* **TASK DETAILS**: According to the text on the Camden Police Department, on what date was the department dissolved?

* **PROVIDED TEXT**:
^^^^

- Abbreviation: CPD

Agency overview
- Dissolved: 2013
- Superseding agency: Camden County Police Department

Jurisdictional structure
- Operations jurisdiction: Camden, New Jersey, USA
- Size: 11.4 square miles (30 km^{2})
- Population: 77,344
- General nature: Local civilian police;

Operational structure
- Headquarters: Camden, New Jersey
- Agency executive: Scott Thomson, Chief of Police;

Website
- Camden Police site

= Camden Police Department (defunct) =

The Camden Police Department (CPD) was the primary civilian law enforcement agency in Camden, New Jersey, until it was dissolved on May 1, 2013, when the Camden County Police Department Metro Division took over full responsibility for policing the city of Camden.

==Crime in Camden==

Camden consistently ranked among the cities in the United States with the highest crime rate based on FBI statistics. In 2008, Camden had 2,333 violent crimes for every 100,000 residents, compared to the national rate of 455. Camden was ranked America's "most dangerous city" in 2004, 2005, and 2009 by CQ Press, which ranks cities based on reported murder, rape, robbery, aggravated assault, burglary, and motor vehicle theft data.

^^^^

* **PROVIDED MATERIAL**:
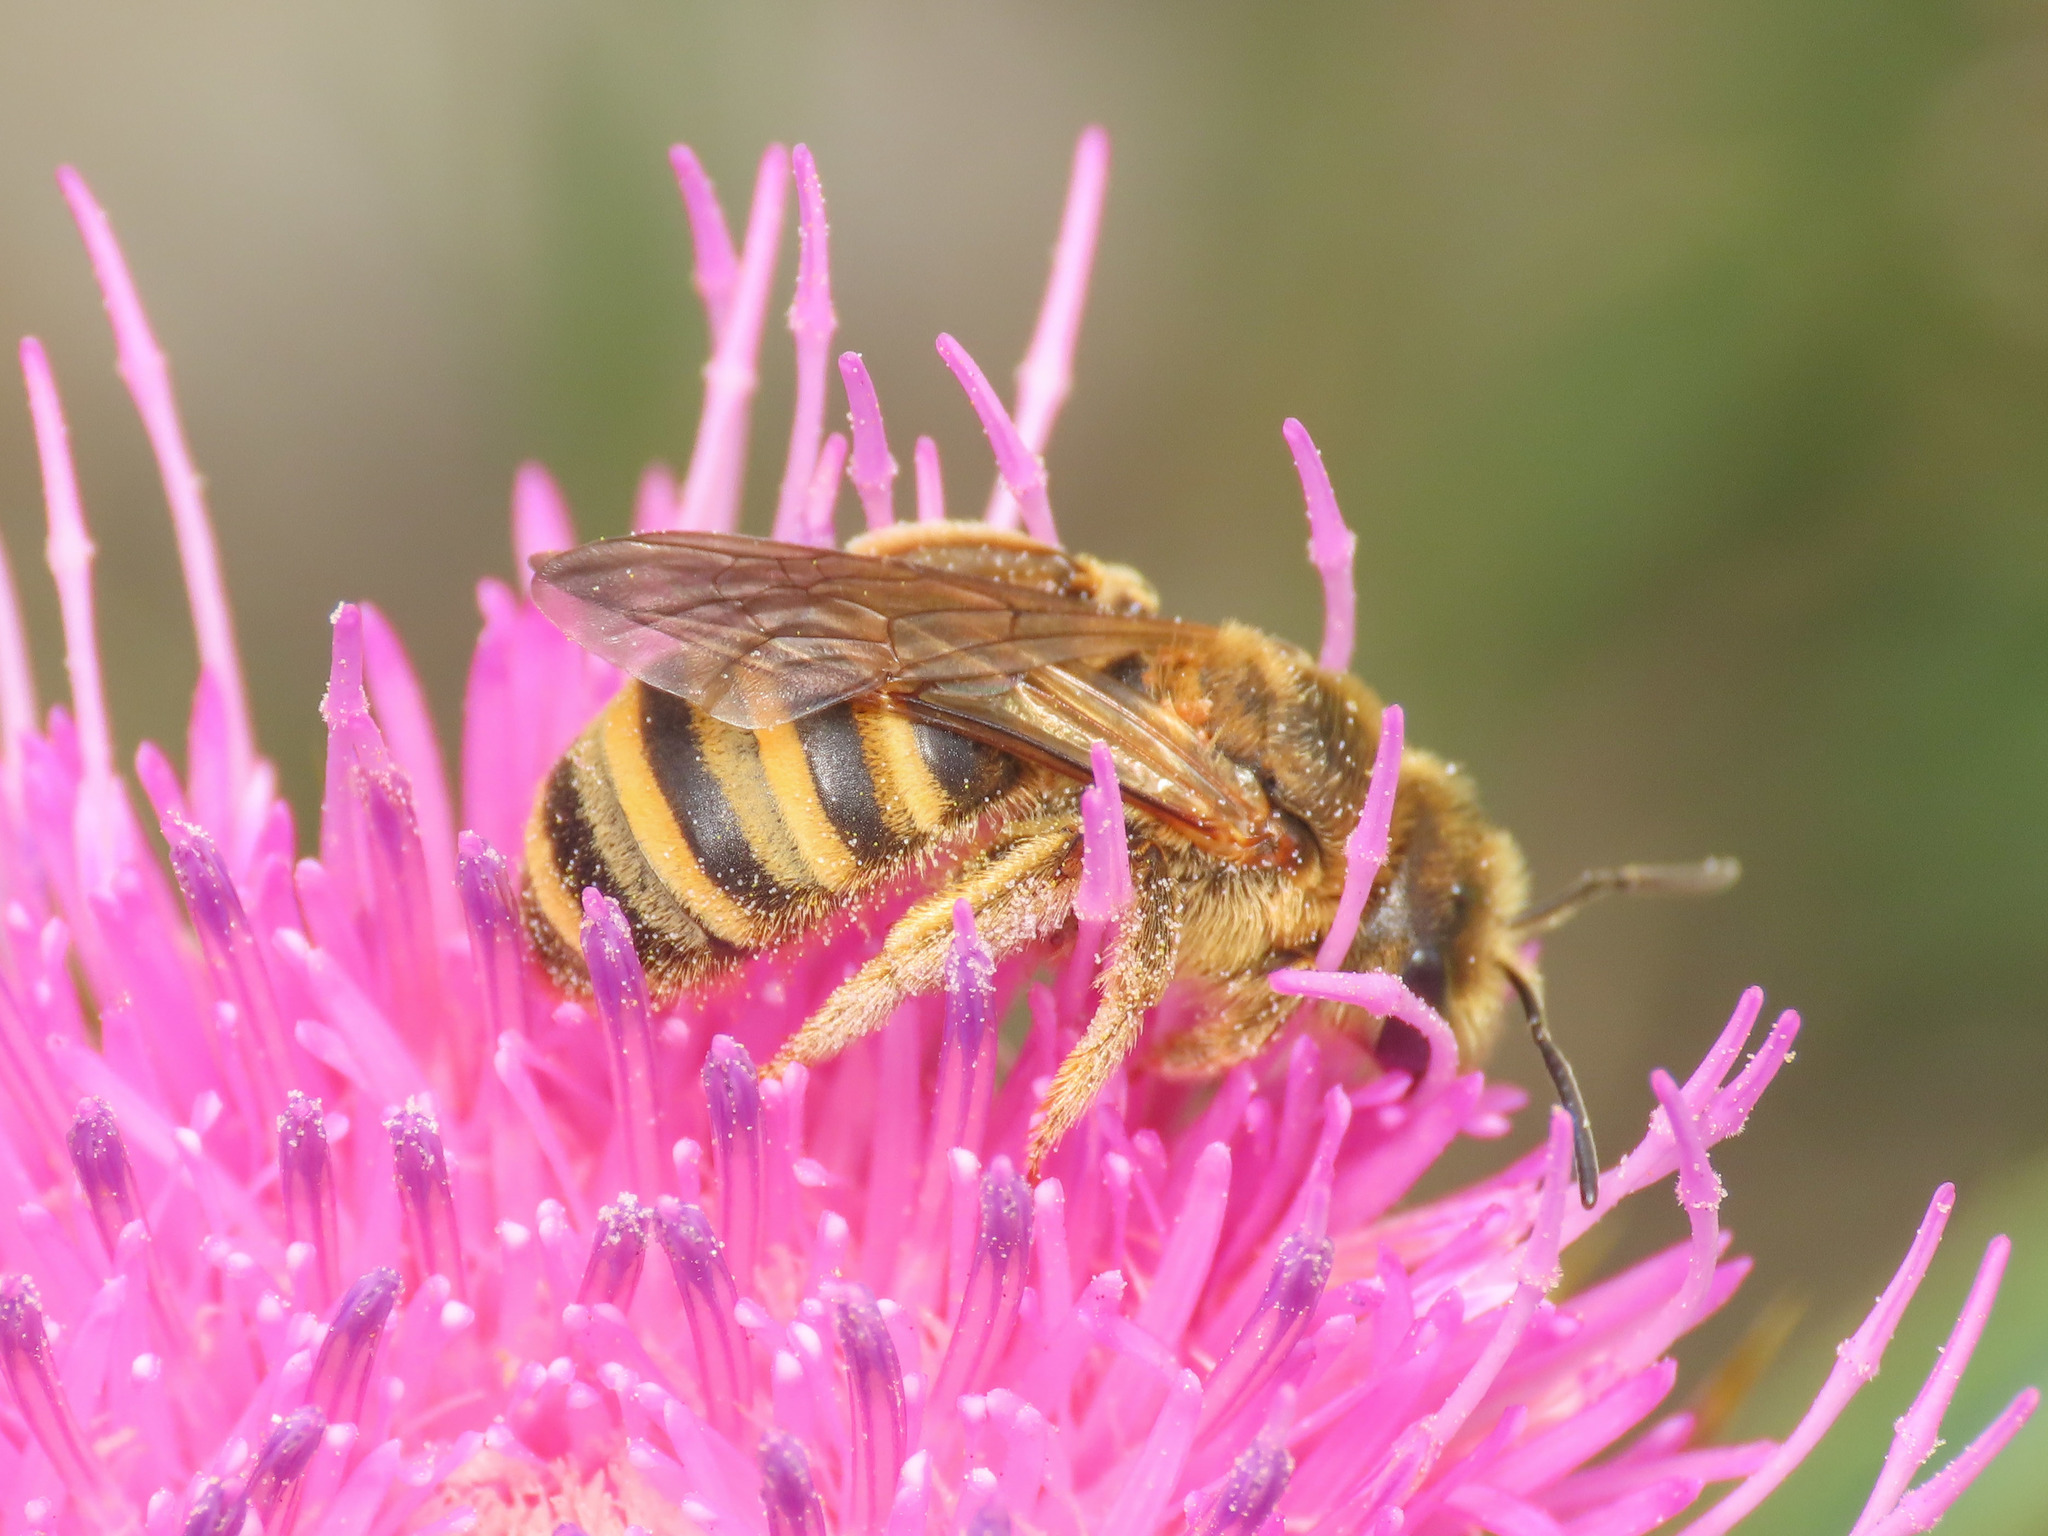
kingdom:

^^^^

* **TASK SOLUTION**: May 1, 2013